Selective colleges can spot a fake from a mile away, which is why we emphasize our three paradigms for a fulfilling high school career. It is this genuine philosophy that has fueled our students landing at Harvard, Stanford, Yale, and Columbia, among other great schools.
What makes a strong college essay? Does a student need to have built a children’s hospital in Senegal to get into Harvard?
Our ultimate test for a strong college essay is as follows: imagine that we are admissions officers sitting around a table late in the afternoon. We must decide today on a pile of 500 student applications, all of which we reviewed on our iPads, in some haste, the previous week. The successful essay will be one for which, when it’s time to discuss our student, someone at that table, even if tired, even after having discussed hundreds of candidates, will say: “Oh, Ella… She’s the one who…”

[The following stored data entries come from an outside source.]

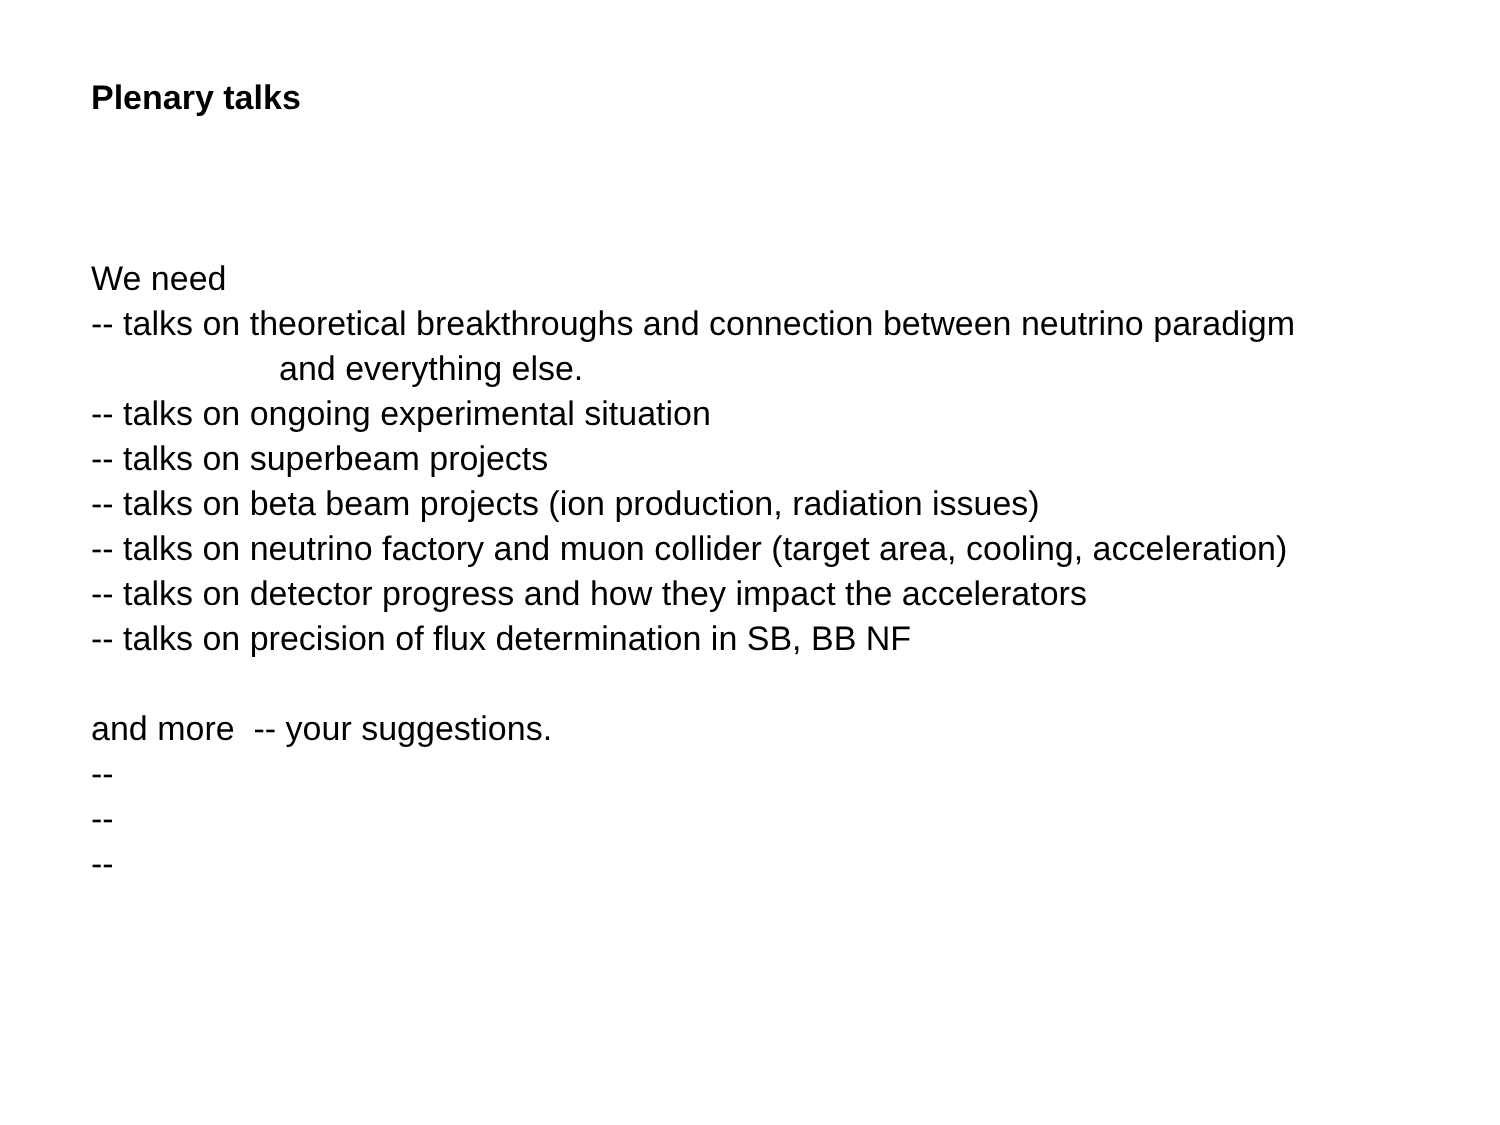Plenary talks
We need
-- talks on theoretical breakthroughs and connection between neutrino paradigm
and everything else.
-- talks on ongoing experimental situation
-- talks on superbeam projects
-- talks on beta beam projects (ion production, radiation issues)
-- talks on neutrino factory and muon collider (target area, cooling, acceleration)
-- talks on detector progress and how they impact the accelerators
-- talks on precision of flux determination in SB, BB NF
and more -- your suggestions.
--
--
--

The answer to “she’s the one who…” need not be something so rare as building a children’s hospital. It merely needs to be a true reflection on a moment in the student’s life that illuminates her ambition.
What do you tell a student if he or she does not perform well on a standardized test?
Think of improvement on SAT or ACT—meant to measure problem-solving ability—like growing any other skill. Could you study all night tonight and be a great skier tomorrow? No. But if you approached improvement one step at a time, ideally with an instructor who can guide you through form, use of your poles, weight distribution, how to maximize your edges, before you got a chance to run through long runs, even practice races, with that coach, you will undoubtedly get better. Just as in a sport, if you have one bad run, that does not mean you are doomed. This is why colleges are great about considering a student’s highest SAT or ACT score from multiple sittings—allowing students a chance to beat their personal best.
What is one of your best student ‘turn-around’ stories?
An art student with a B average year once came to me as a sophomore aspiring to attend Cornell. In most cases, it is unheard-of for a B-student to aim for the Ivy League, but I wasn’t deterred because her commitment as a young artist was extraordinary. Over the next two years, my team and I helped her focus on excellence in academics, both in grades and in challenging course selection. Her summers involved college-level art classes and assisting a professional artist on a photoshoot through Central Asia. She worked tirelessly, directly with me, to raise her SATs to 1520 (of 1600), a 450-point jump from her starting point, alongside 750s (of 800) on two Subject Tests—success on testing is an important counterpoint to her earlier grades. To cap it off, she composed reflective college essays focused on the roots of her ambition in art. In the end, she was admitted to Cornell alongside her other top choices, RISD, UCLA, and USC, a remarkable success story.